Providing care in conflict zones
In 2020, we were forced to temporarily suspend or scale back some of our activities after violence against our facilities and staff, including in Taiz, Yemen; Borno state, Nigeria; Fizi territory, Democratic Republic of Congo (DRC); and northwestern Cameroon. On 12 May, following an attack on the maternity wing in Kabul’s Dasht-e-Barchi hospital, Afghanistan, in which 16 mothers and an MSF midwife were killed, we had no option but to close the facility, thereby depriving women and babies of critically needed obstetric and neonatal care.
Our teams continued to assist displaced people living in camps across North and South Kivu and Ituri provinces in northeastern DRC, where violence has surged; and in Mozambique’s Cabo Delgado province, where an ongoing, largely invisible conflict has driven thousands from their homes. In June, following an upsurge in intercommunal clashes in Greater Pibor, South Sudan, we sent mobile teams to provide emergency care to the traumatised communities who had fled into the bush.
In 2020, instability and violence continued across the Sahel – including in Burkina Faso, Mali and Niger – leading to the mass displacement of people and increasing humanitarian needs, which MSF teams did their best to respond to.
In October, conflict broke out between Armenia and Azerbaijan in Nagorno-Karabakh. During the fighting, MSF teams assessed needs and offered emergency assistance, before setting up regular programmes in December.

============

◆ **Tasks for this exercise**:
(1) Please turn the paragraph of the conflict-zone care text that begins "Our teams continued to assist" into a short bulleted list that keeps its main facts.
(2) Name every month mentioned in the conflict-zone care text.

◆ **Data**:
============

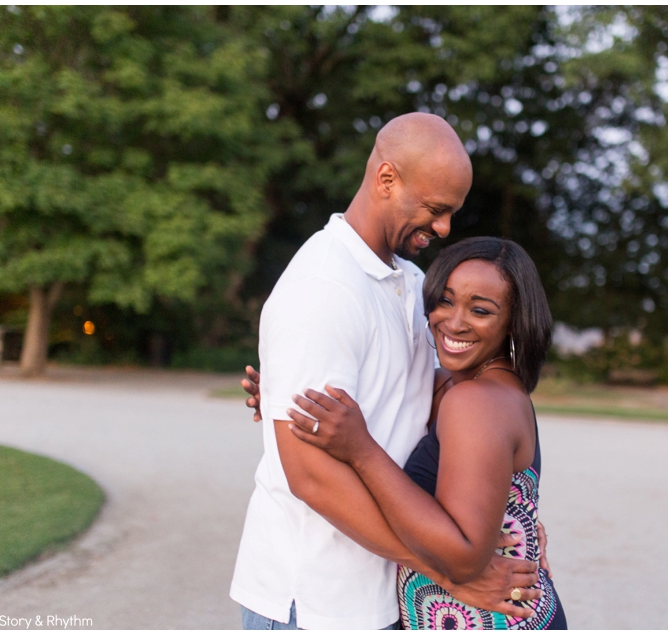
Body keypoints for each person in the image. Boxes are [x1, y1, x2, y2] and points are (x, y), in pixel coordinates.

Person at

============

◆ **Answers to the problems**:
(1)
- Teams kept assisting displaced people in camps across North Kivu, South Kivu and Ituri provinces in northeastern DRC, where violence has surged.
- They also assisted displaced people in Mozambique's Cabo Delgado province, where a largely invisible conflict has driven thousands from their homes.
- In June, after intercommunal clashes increased in Greater Pibor, South Sudan, mobile teams went out to give emergency care to traumatized communities who had fled into the bush.

(2) May, June, October, December